First Charlie, then Jan, felt a brief flutter against their mouths—a fairy kiss. Fairies kiss by backing up to the person and quivering their wings. But Tiki must have given them a human kiss too, because afterward they both noticed a strange, sweet, scented taste on their lips—the taste of Tiki’s tears.

Part Two
1
The Blue Tuft

One warm evening the following June, Jan strolled all round the garden in her nightgown looking at the rosebushes. She had a feeling the baby might be born the next day, and she thought, “How lovely if only all the roses in the garden were in bloom to welcome her!” But they were all still tight little buds.

Early next morning, Bindi was born. And by eight o’clock, Jan was sitting up in bed with the baby in her arms. Looking out of the window, she saw that the whole garden looked like a sea of pink roses. Every single rose was in flower. The scent came floating up to her bedroom.

To make things even nicer, Charlie rushed down into the garden, chose the most perfect pink rose he could find and brought it up in a little vase and stood it by Jan’s bed.

They were so happy. They looked at every inch of the baby from her toes upward and decided she was exactly what they’d wanted. She had fat little feet, and rose-petal skin, and almond-shaped fingernails, and as for her hair—

“Isn’t Tiki clever?” Jan was saying. “She’s got everything just right!”
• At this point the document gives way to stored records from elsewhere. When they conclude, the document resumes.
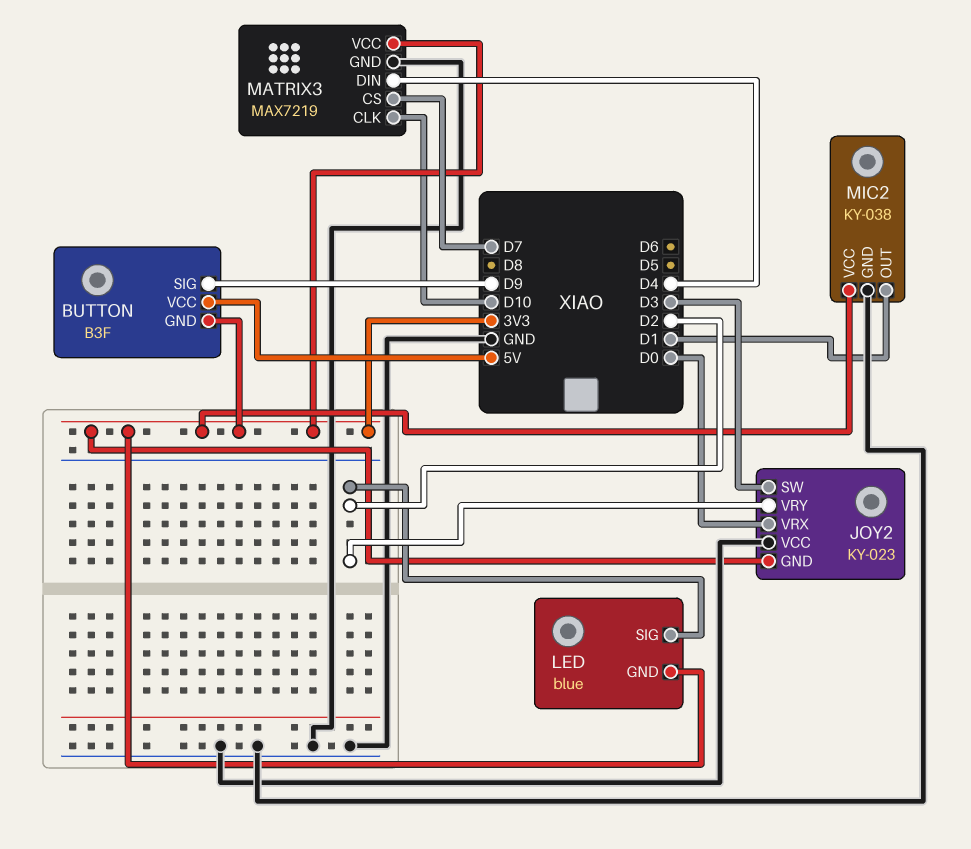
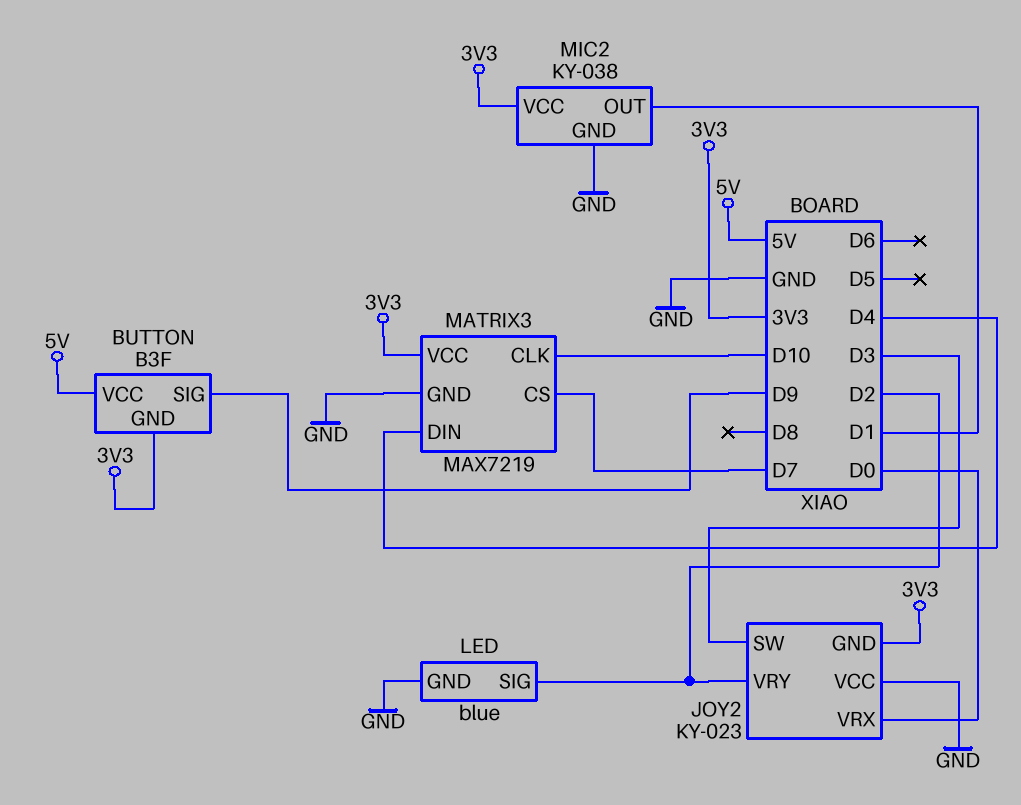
LED pin GND: 3V3 -> GND

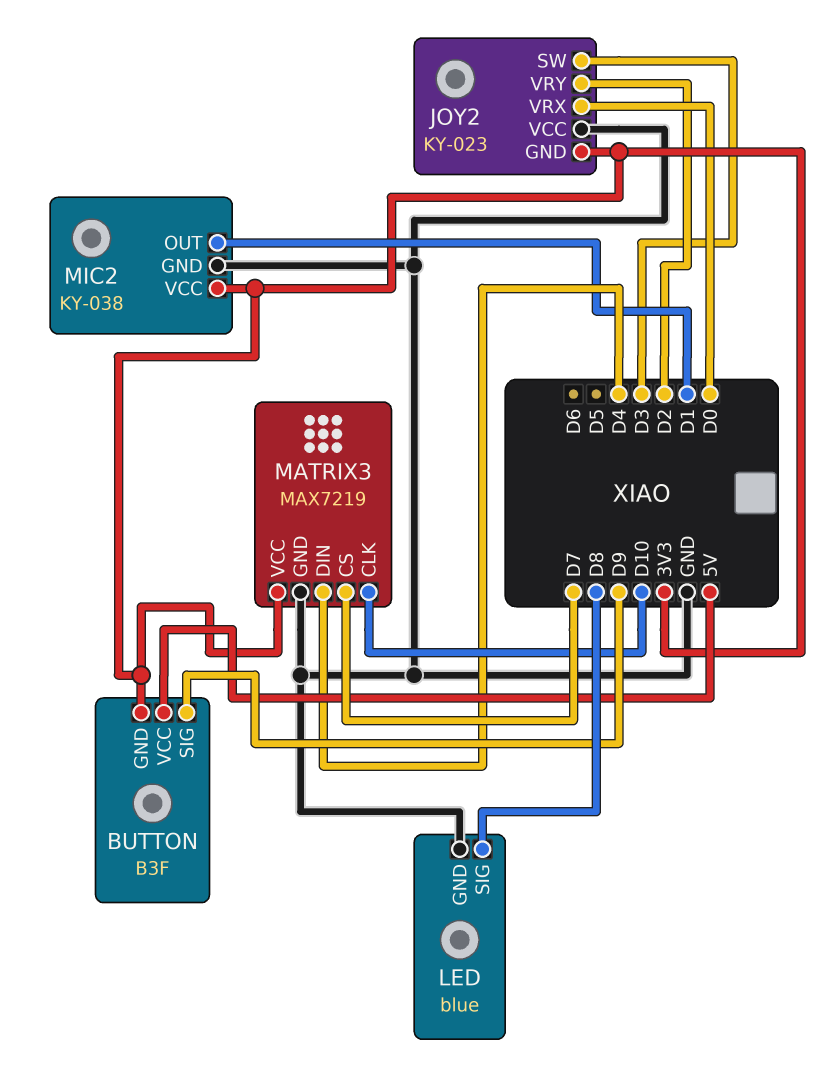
LED pin SIG: D2 -> D8

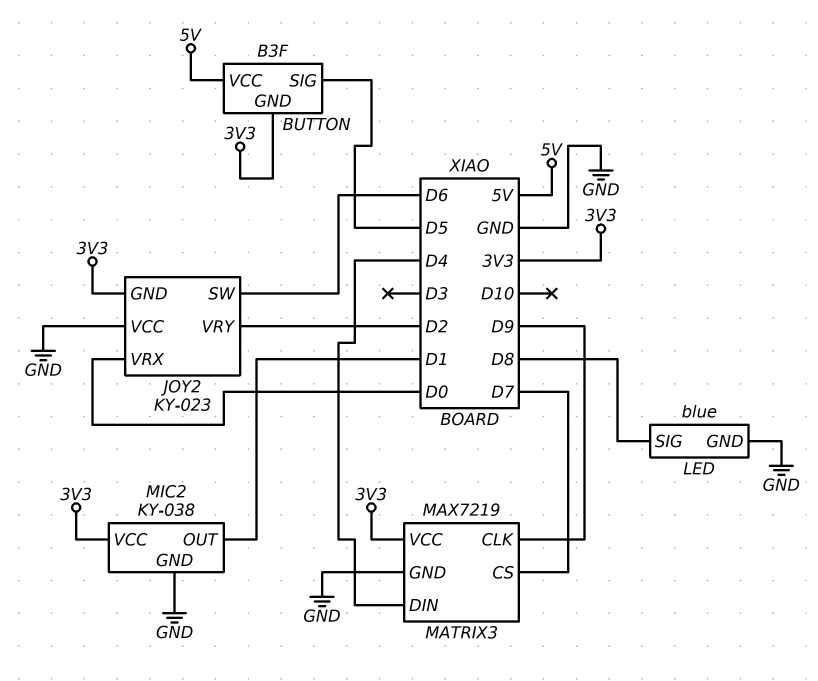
BUTTON pin SIG: D9 -> D5
JOY2 pin SW: D3 -> D6
MATRIX3 pin CLK: D10 -> D9

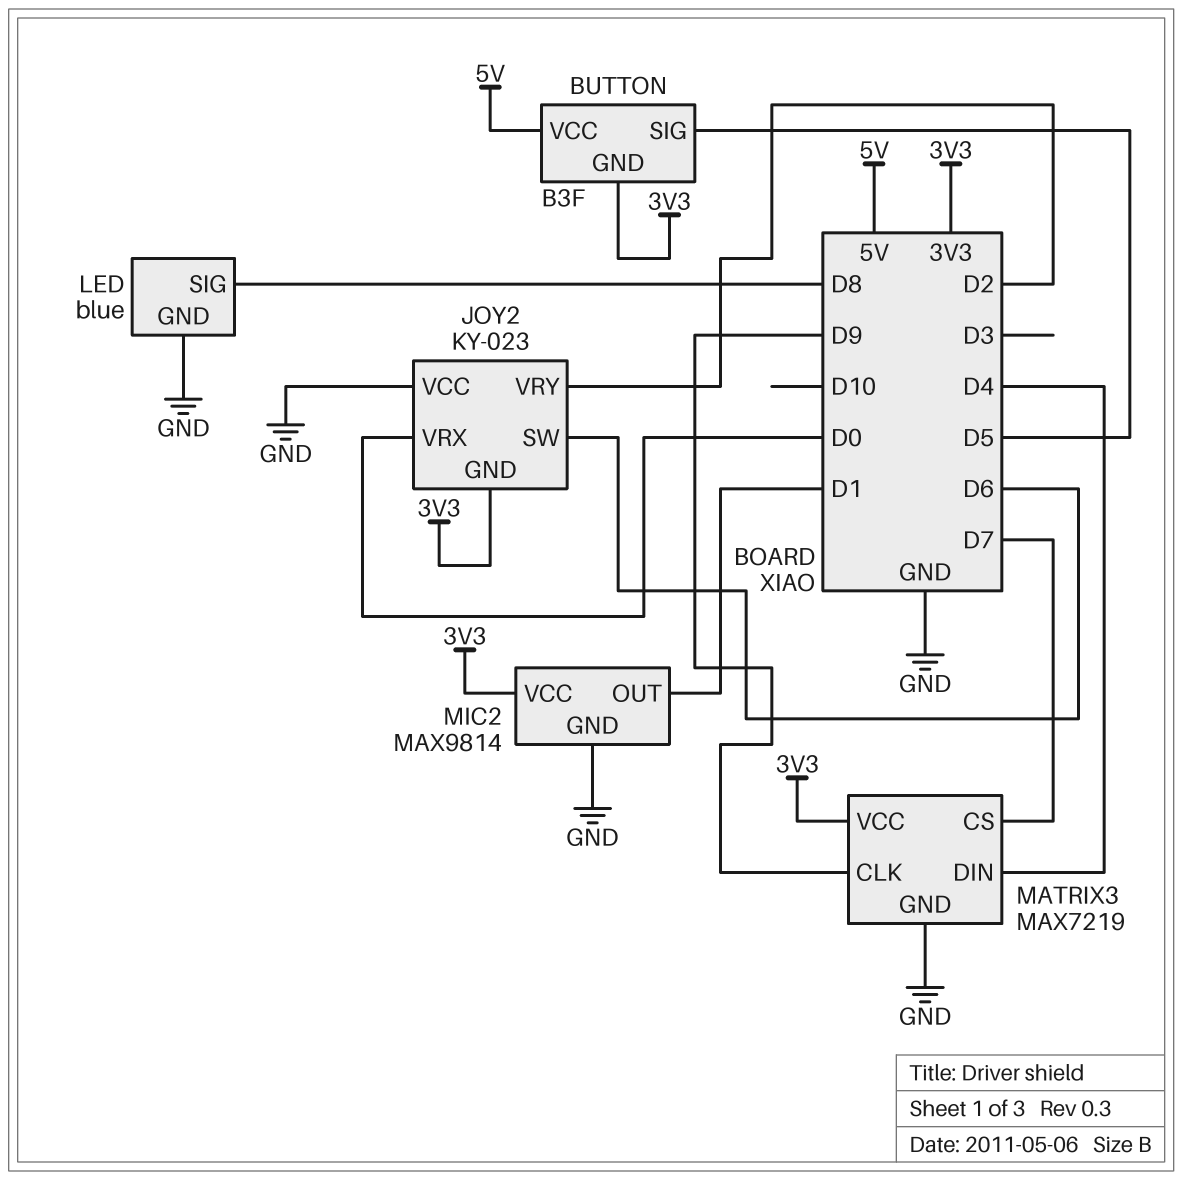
MIC2: KY-038 -> MAX9814

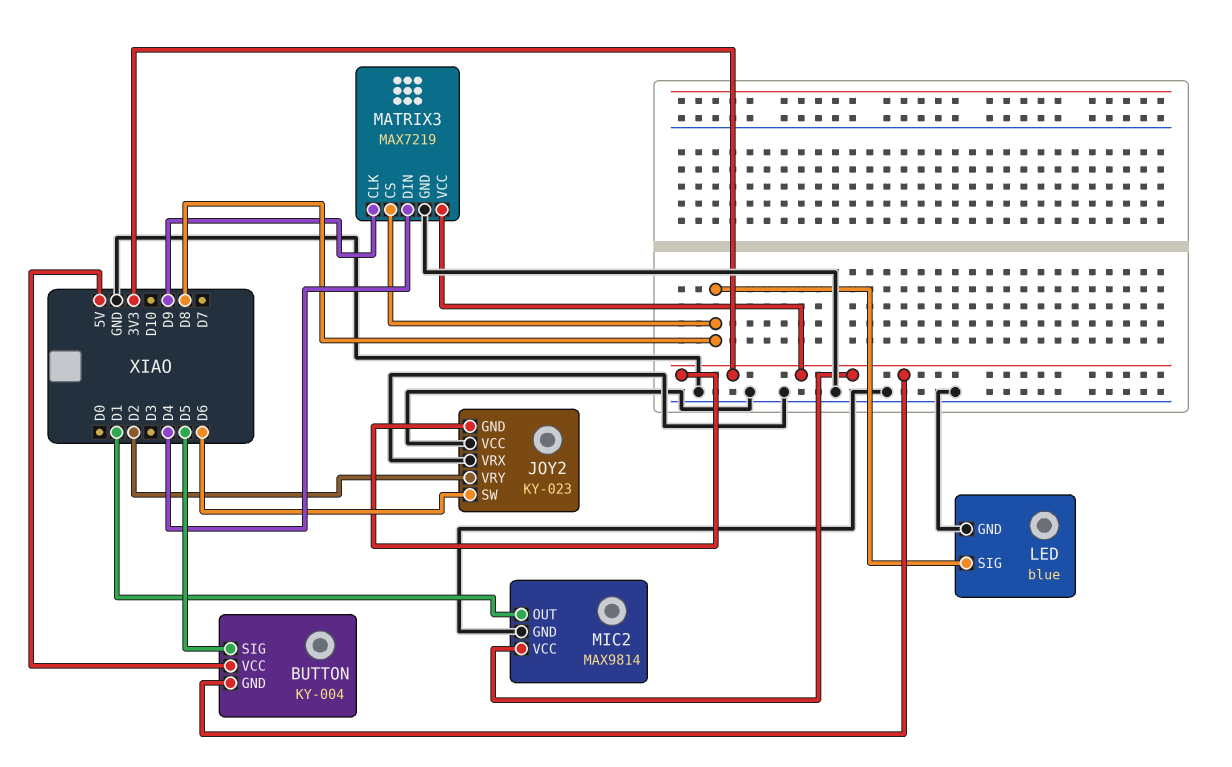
BUTTON: B3F -> KY-004
JOY2 pin VRX: D0 -> GND
MATRIX3 pin CS: D7 -> D8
But Charlie, who was holding the baby and gently stroking her little brown-bird’s-feather hair, said nothing.

“Is anything the matter, Charlie?” asked Jan, suddenly worried.

“Have you noticed this?” Charlie said quietly.

Jan leaned forward and looked. Charlie had lifted some of the baby’s hair on the crown of her head. Underneath the brown was a tuft of hair of a different color.

Blue.

It was only a tiny tuft. Perhaps twenty fine hairs in all. Even with the baby’s very short hair, you wouldn’t have seen it if you hadn’t been looking carefully. But it was there all right. Jan and Charlie looked at each other.

“It’s her fairy part,” whispered Jan. “Should we do anything … dye it perhaps?”